I wanted to reach out. To tell him he wasn’t a failure. But I knew he wouldn’t believe it.

After a while, he exhaled, some tension leaving his shoulders. "Your turn," he said, voice rough.

I blinked. "My turn?"

He nodded. "Teddy. You’ve been avoiding it long enough."

I groaned, slumping back. "Seriously? After that, you’re still pushing this?"

"Yes."

I glared at him, but there was no give in his expression. Fine. If he could bare his soul, I could at least try. "What do you want to know?"

"You said he cheated on you?”

“Yeah. He cheated, he lied, and he was never around.”

“Do you know who he cheated on you with?”

I hesitated. “I had never actually caught him cheating. There was no other explanation. The sneaking around, never being home. We lived together and we could go for weeks without seeing each other.”

“Did you ever confront him about any of this?”

“Of course. He denied all of it. He said he wasn’t cheating on me and work was just really busy. Can’t get a more lame explanation than that.”

“Sounds like someone that is hard to open up. Not much different than you.”

I picked at a loose thread on my sweater. "I am not as bad as him. At least I try. I was with him for two years, and I still don’t think I really knew him. He was always… distant. Like part of him was somewhere else." I swallowed. "I got tired of feeling invisible."

"Two years is a long time. Maybe the better question is, why did you stay so long?"

I shook my head, resisting, then giving in.

"Because the time we did spend together, he was the best boyfriend I ever had.

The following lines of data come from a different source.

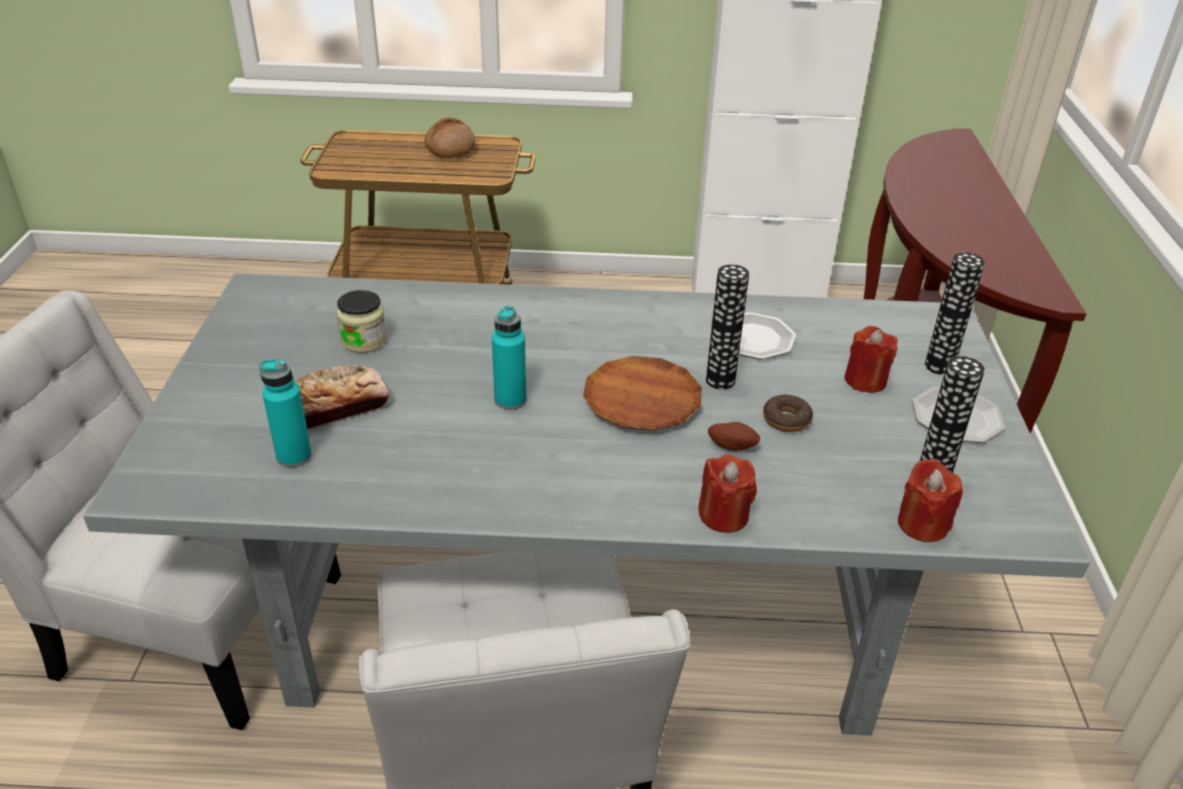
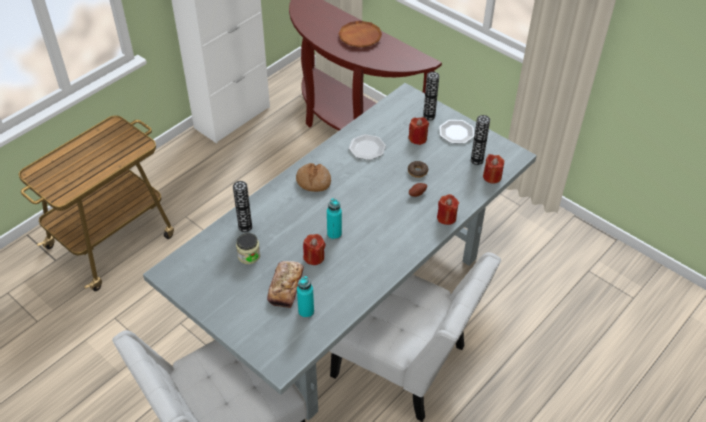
camera: 50 degrees left, 10 degrees up
(431, 404) = (314, 257): none -> red candle
(450, 148) = (95, 143): bread -> bread (313, 182)
(642, 400) = (371, 200): brown plate -> brown plate (360, 37)
(720, 380) = (381, 173): vase -> vase (245, 227)

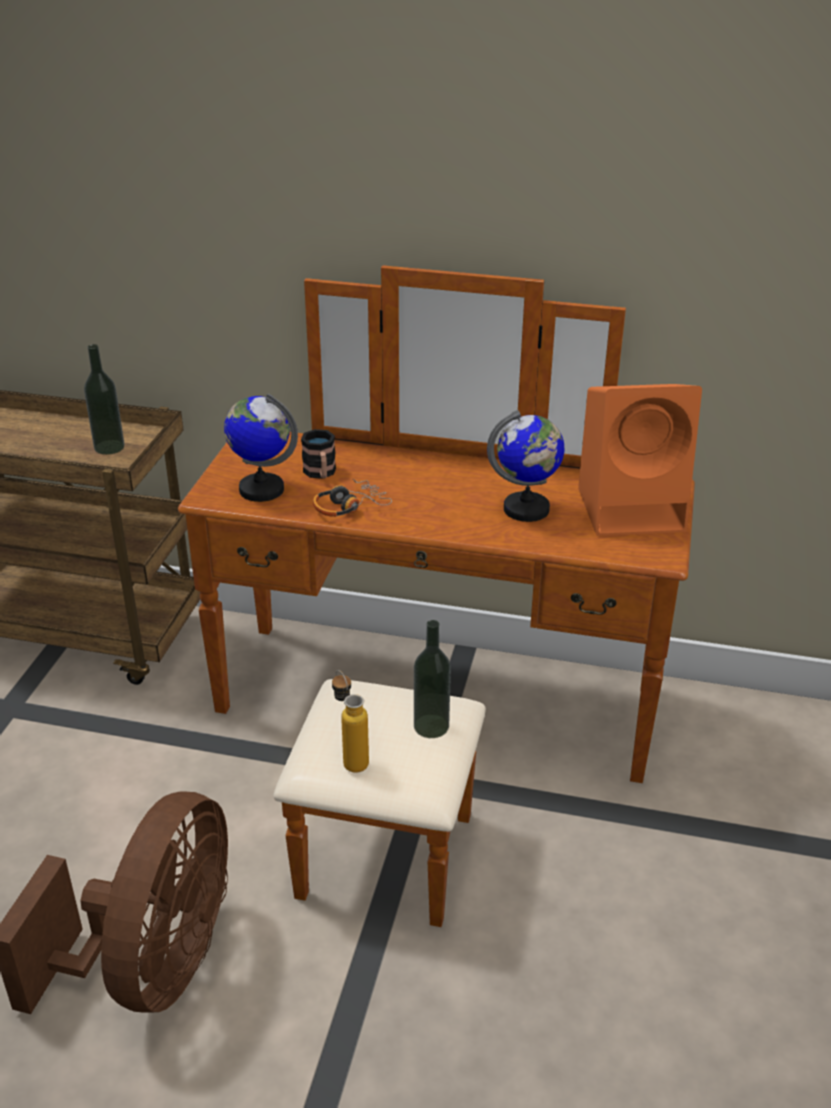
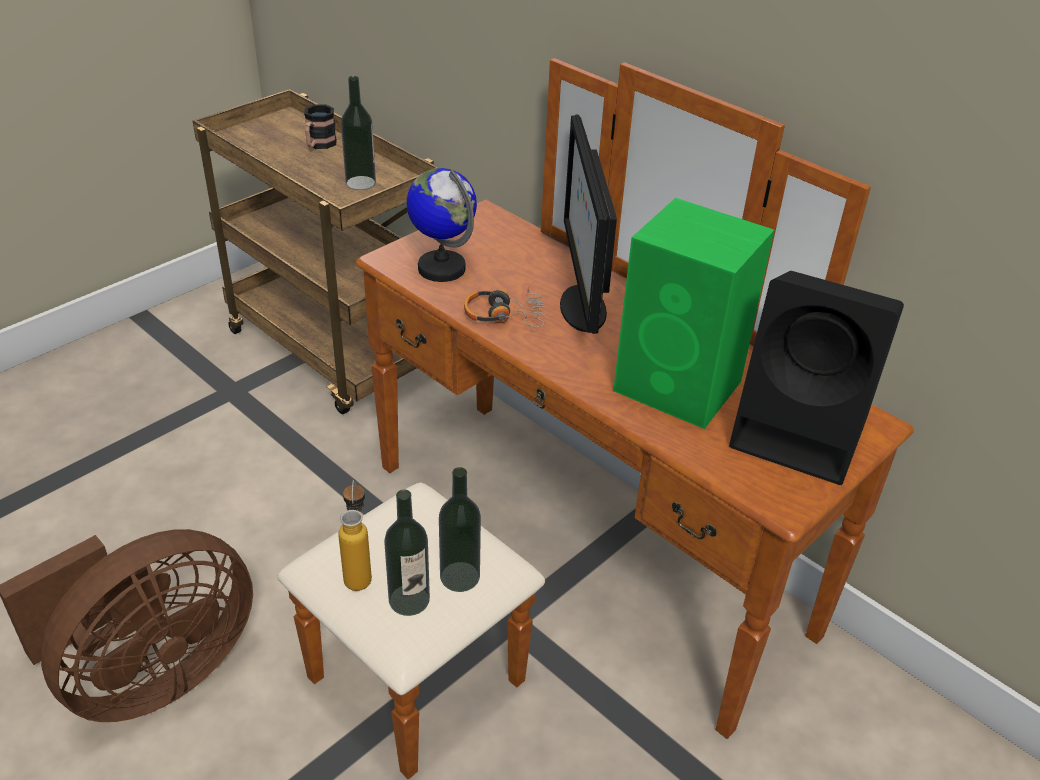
camera: 30 degrees right, 5 degrees up
(320, 474) = (511, 272): mug -> mug (319, 145)
(402, 480) = (582, 307): none -> monitor
(408, 758) = (409, 600): none -> bottle
(526, 509) = (680, 387): globe -> green speaker
(633, 509) = (803, 434): orange speaker -> black speaker

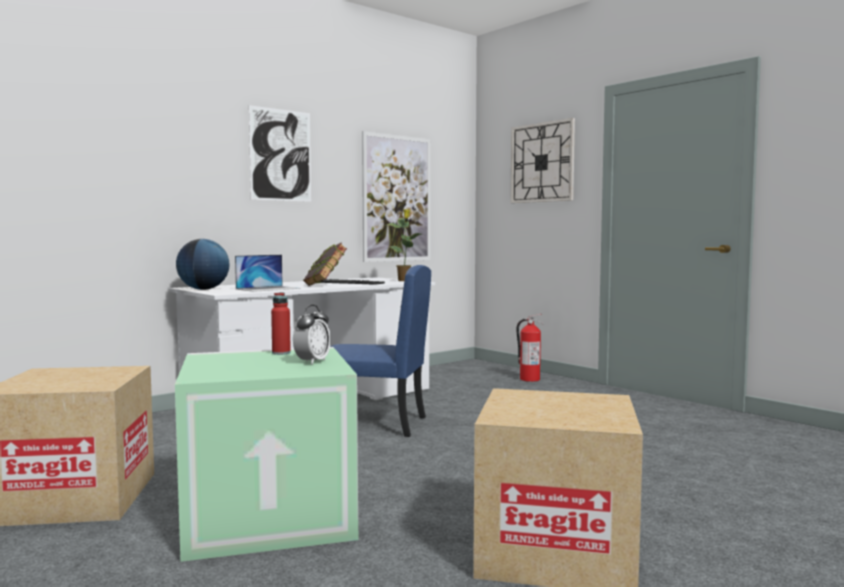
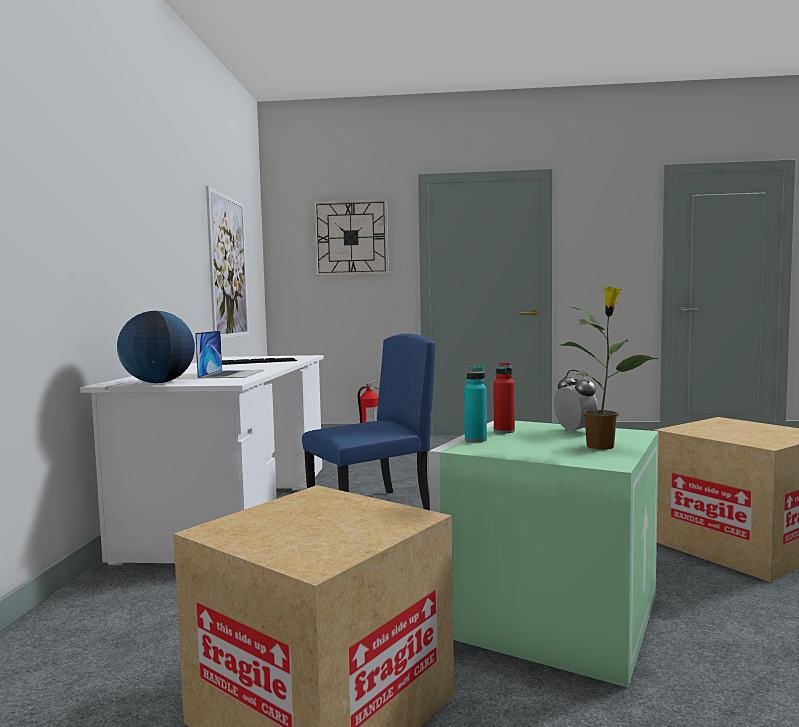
camera: 45 degrees left, 0 degrees up
(237, 353) = (475, 440): none -> turquoise bottle
(281, 155) = (156, 203): picture -> none
(325, 286) = (262, 366): book -> none
(404, 280) = (288, 356): potted plant -> potted plant (602, 446)

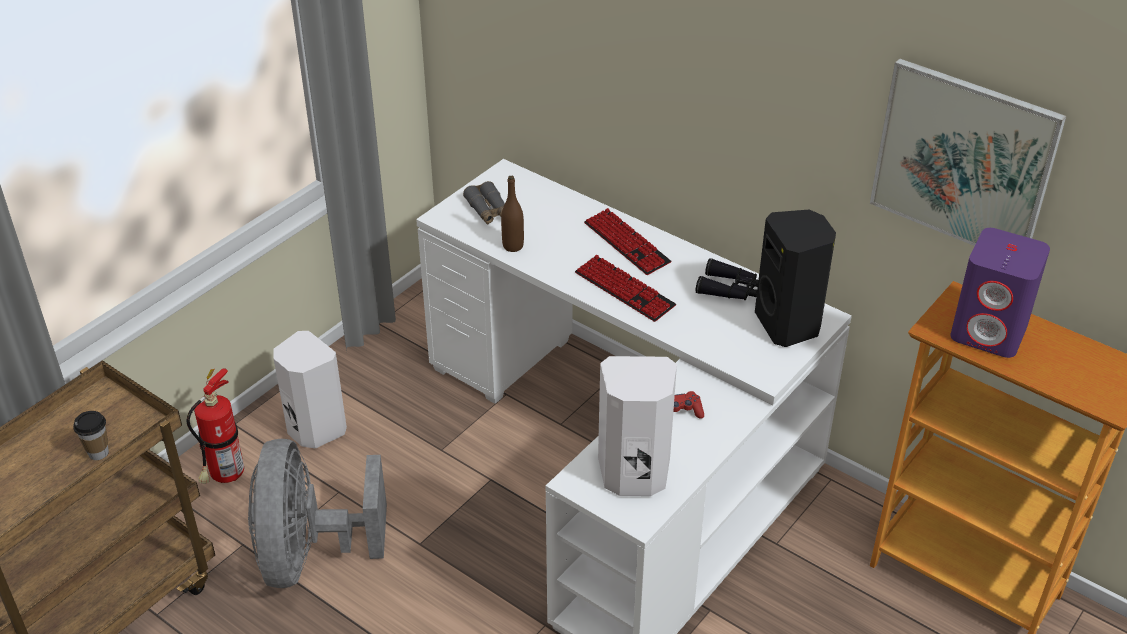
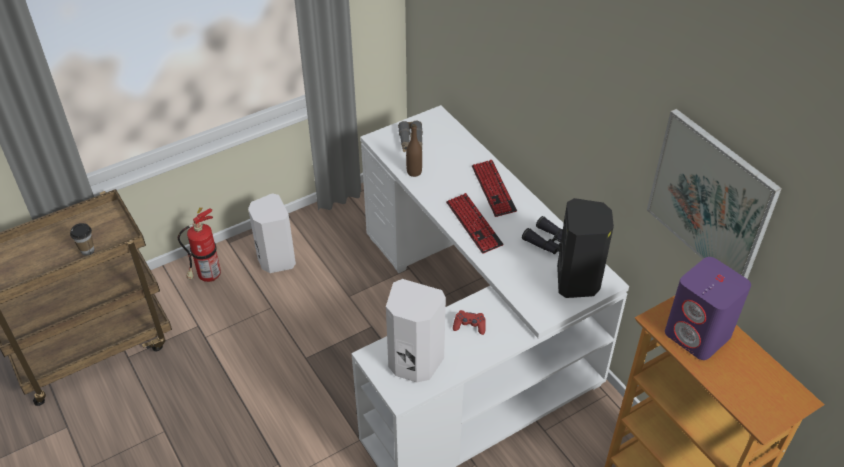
camera: 20 degrees right, 5 degrees up
(310, 555) = (235, 345): grey fan -> none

He knew me. Knew what I liked, how to make me smile.

And the sex? There wasn't a surface on me he didn't know how to please.

He would kiss and nibble this spot on my neck in a way that was so subtle, no one else could ever come close to matching it. "

“You stayed with him because of the way he nibbled on your neck?”

I threw my hands in the air. “I don’t expect you to understand it. But to this day, that is still the sexiest thing a guy could do to me. And no one else has been able to get the spot just right like he did.”